## AUFGABE
Geben Sie aus dem Text über die Lausitz-Klinik den Abschnitt wörtlich wieder, beginnend bei „An der Lausitz-Klinik“ und endend bei „1,7 Millionen Euro.“.

An der Lausitz-Klinik in Forst wächst die Sorge um die Zukunft des Standortes. Beschäftigte protestieren gegen mögliche Verschlechterungen ihrer Arbeitsbedingungen und befürchten Einschnitte bei Löhnen und Tarifstandards. Hintergrund ist der geplante Verkauf der Mehrheitsanteile an das Evangelische Diakonissenhaus Berlin Teltow Lehnin. Die Klinik schreibt seit Jahren rote Zahlen, zuletzt fehlten rund 1,7 Millionen Euro.

Die Belegschaft soll nun offenbar ihren Beitrag zur Sanierung leisten. Nach Angaben der Gewerkschaft stehen neue Tarifverhandlungen im Raum, bei denen niedrigere Löhne diskutiert werden. Dabei haben die Beschäftigten bereits in der Vergangenheit durch Abweichungen vom Flächentarifvertrag und geringere Arbeitszeiten zur Stabilisierung beigetragen. Für viele Mitarbeiter ist die Belastungsgrenze erreicht.

## AUFGEFÜHRTE ZEILEN

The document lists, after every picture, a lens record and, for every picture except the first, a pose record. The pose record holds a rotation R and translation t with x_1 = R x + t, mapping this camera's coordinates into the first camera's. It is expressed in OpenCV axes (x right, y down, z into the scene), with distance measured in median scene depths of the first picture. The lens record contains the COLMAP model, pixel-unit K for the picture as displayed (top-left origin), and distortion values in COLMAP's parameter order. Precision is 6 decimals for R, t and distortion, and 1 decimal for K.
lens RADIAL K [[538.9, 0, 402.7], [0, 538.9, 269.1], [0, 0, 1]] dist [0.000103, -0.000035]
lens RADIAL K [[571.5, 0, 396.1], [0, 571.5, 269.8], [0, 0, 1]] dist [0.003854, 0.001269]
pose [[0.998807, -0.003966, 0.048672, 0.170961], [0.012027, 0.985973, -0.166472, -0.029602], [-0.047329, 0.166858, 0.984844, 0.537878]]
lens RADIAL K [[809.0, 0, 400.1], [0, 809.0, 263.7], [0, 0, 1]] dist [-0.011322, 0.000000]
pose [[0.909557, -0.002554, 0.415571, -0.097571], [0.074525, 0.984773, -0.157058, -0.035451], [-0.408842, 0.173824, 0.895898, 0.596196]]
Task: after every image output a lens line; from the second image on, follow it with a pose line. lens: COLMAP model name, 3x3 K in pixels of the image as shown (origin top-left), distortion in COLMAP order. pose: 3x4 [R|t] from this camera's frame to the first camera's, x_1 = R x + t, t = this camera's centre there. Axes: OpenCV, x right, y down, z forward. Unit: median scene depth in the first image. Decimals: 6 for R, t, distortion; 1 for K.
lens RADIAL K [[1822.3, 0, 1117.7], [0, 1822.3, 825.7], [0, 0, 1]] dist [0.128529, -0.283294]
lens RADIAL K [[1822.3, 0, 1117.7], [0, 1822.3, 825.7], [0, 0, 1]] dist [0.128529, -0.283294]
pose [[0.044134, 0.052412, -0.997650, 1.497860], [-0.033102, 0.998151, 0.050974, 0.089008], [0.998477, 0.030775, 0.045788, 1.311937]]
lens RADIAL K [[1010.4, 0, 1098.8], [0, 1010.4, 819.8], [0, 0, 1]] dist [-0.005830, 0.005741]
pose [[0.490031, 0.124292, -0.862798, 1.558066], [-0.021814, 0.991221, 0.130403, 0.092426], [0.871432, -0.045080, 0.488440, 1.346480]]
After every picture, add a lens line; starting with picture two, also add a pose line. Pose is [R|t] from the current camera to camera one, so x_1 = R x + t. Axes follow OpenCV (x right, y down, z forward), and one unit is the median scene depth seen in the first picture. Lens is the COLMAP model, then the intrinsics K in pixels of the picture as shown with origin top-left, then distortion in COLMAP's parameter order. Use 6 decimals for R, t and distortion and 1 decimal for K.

## ANTWORT
An der Lausitz-Klinik in Forst wächst die Sorge um die Zukunft des Standortes. Beschäftigte protestieren gegen mögliche Verschlechterungen ihrer Arbeitsbedingungen und befürchten Einschnitte bei Löhnen und Tarifstandards. Hintergrund ist der geplante Verkauf der Mehrheitsanteile an das Evangelische Diakonissenhaus Berlin Teltow Lehnin. Die Klinik schreibt seit Jahren rote Zahlen, zuletzt fehlten rund 1,7 Millionen Euro.